This article is part of a series that explores the ways that specific “clusters” of depression symptoms manifest to create different experiences of depression. The previous article in this series discussed the self-attack experience.
Anxiousness and agitation create an experience of depression that especially confuses people. Most people expect that depression will look like sadness, self-hate, despair, lack of ambition, and suicidal thoughts. All of these are indeed ways that depression is experienced—for some people, at some times. But for other people, depression manifests more like anxiety than anything else.
People with this type of depression usually have trouble sleeping. They may pace, be unable to sit still, and worry constantly about everything. Their minds may race with worry or fear. They may have a sense of doom. At its worst, they may feel too anxious to go to work, talk on the phone, make decisions, take medication, or function at all. Generally the fear experienced is not focused on one specific thing, like snakes or bridges, though it may have themes that reflect the person’s life or personality.
This kind of anxiety is different than anxiety disorders. Anxiety disorders tend to be continuous over long periods of time, while anxiety that is part of depression tends to come in episodes, like major depression does. Also, depression-anxiety often weaves in and out of other symptoms of depression. The anxiety that comes with depression tends to be relieved by anti-depressants, whereas anxiety disorders generally is not. This leads researchers and clinicians to think that this form of anxiety is really the same illness as depression.
Anxiety can take many forms. Depression doesn’t have to be present for people to have phobias, posttraumatic stress, panic attacks, chronic worrying, or other anxiety disorders. But when anxiety is an expression of depression, the two often feel related. Sometimes people tell me, for example, that they are afraid to get relief for their anxiety because they fear they will instead become terribly depressed.
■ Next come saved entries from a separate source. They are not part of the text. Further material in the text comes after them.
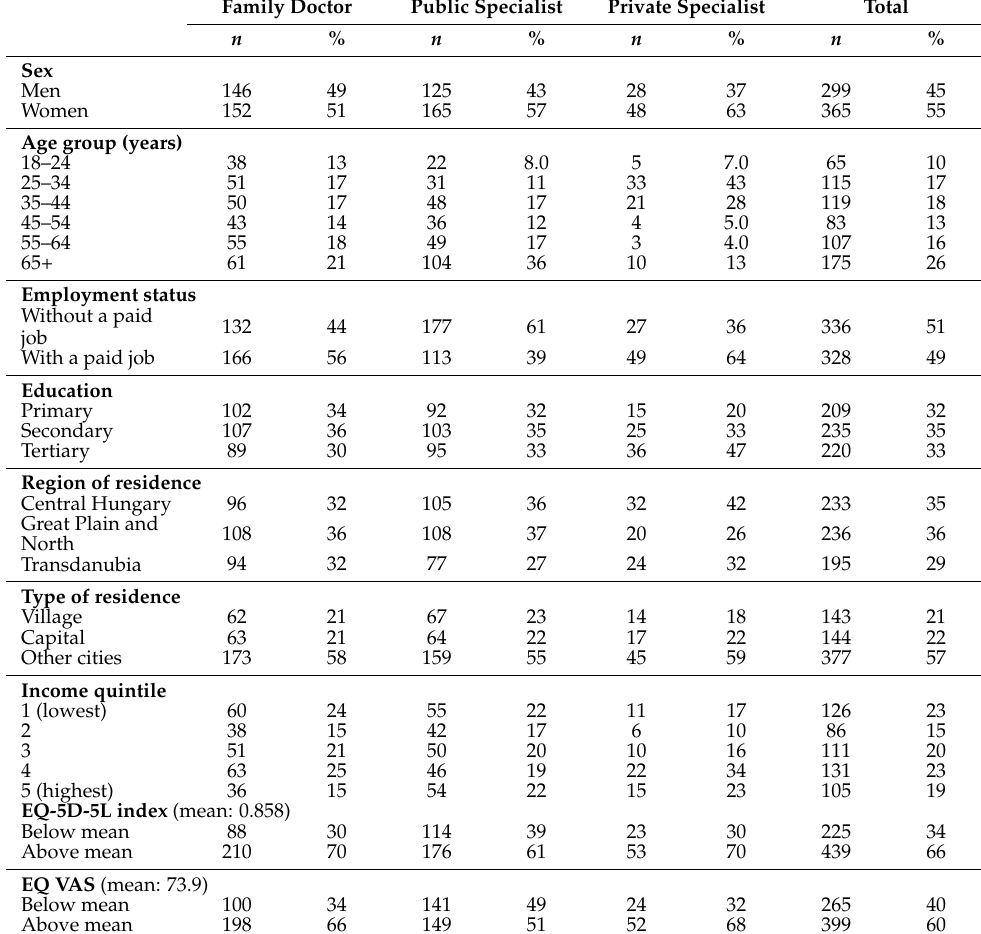
Table 1. Sociodemographic characteristics of the sample by type of provider.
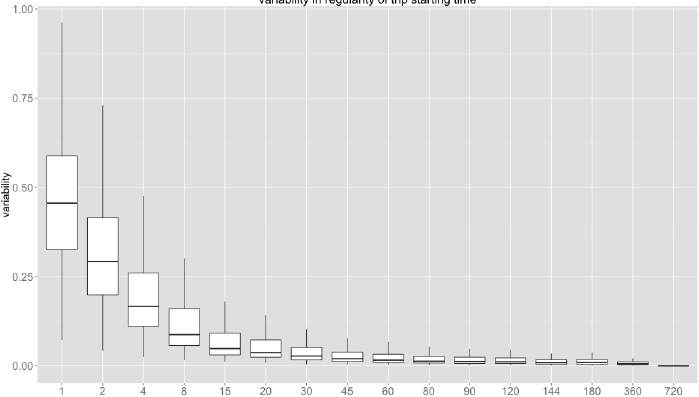
Fig 1. Variability of temporal patterns of trip starting times on the London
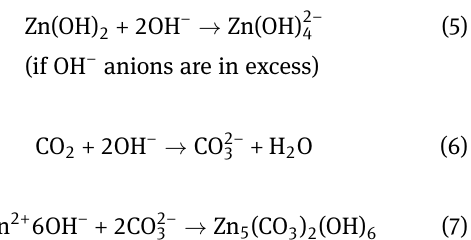
tial architecture is changed, as follows. The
Sometimes anxiety and depression take turns, the anxiety giving the person more energy and ambition to do things while the depression calms them. Neither one does these jobs well, because anxiety can also paralyze people, even if it offers more movement than depression does. Depression may calm anxiety, but at a terrible cost of suffering.
I have a friend who has thus far experienced four episodes of very incapacitating depression in her six decades of life. Each time she has an episode, it starts with increasingly debilitating anxiety. She starts to worry about what people think, hurting people’s feelings, and every terrible thing that could possibly result from everything she does and doesn’t do. She feels so overwhelmingly anxious that she can’t answer the phone, go to work, or even leave her apartment. She can’t make a decision, because she can think of all the worst possible outcomes of each choice. She obsesses about regrets from the past and feels terrified of the future. If it gets bad enough, she starts to worry about medications or even food poisoning her.
If this goes on for a few weeks, or sometimes months, it eventually turns into utter despair and complete loss of energy or motivation to even walk or eat. She can’t remember anything good about her life and has no hope for anything ever being good again. Despite how affected she is by this “switch flipping in her head,” she doesn’t think of herself as worthless, unlovable, or disgusting. She also doesn’t feel sad—or anything else, other than terrified and then despairing. Mostly, she feels numb. A very small percentage of her life has been like this, and between episodes, she is happy, optimistic, energetic, charming, and capable. Between episodes, she may have anxieties, like anyone does, but she isn’t paralyzed by them—she can use cognitive restructuring and see them in a more positive, relaxed light.
The lesson to take from this is that if you, or someone you know, suddenly starts to worry or anxiously obsess in an extreme and uncharacteristic way, or seems agitated, driven in circles, or paralyzed by anxious thoughts, it is important to get a professional evaluation. The cause may be serious depression.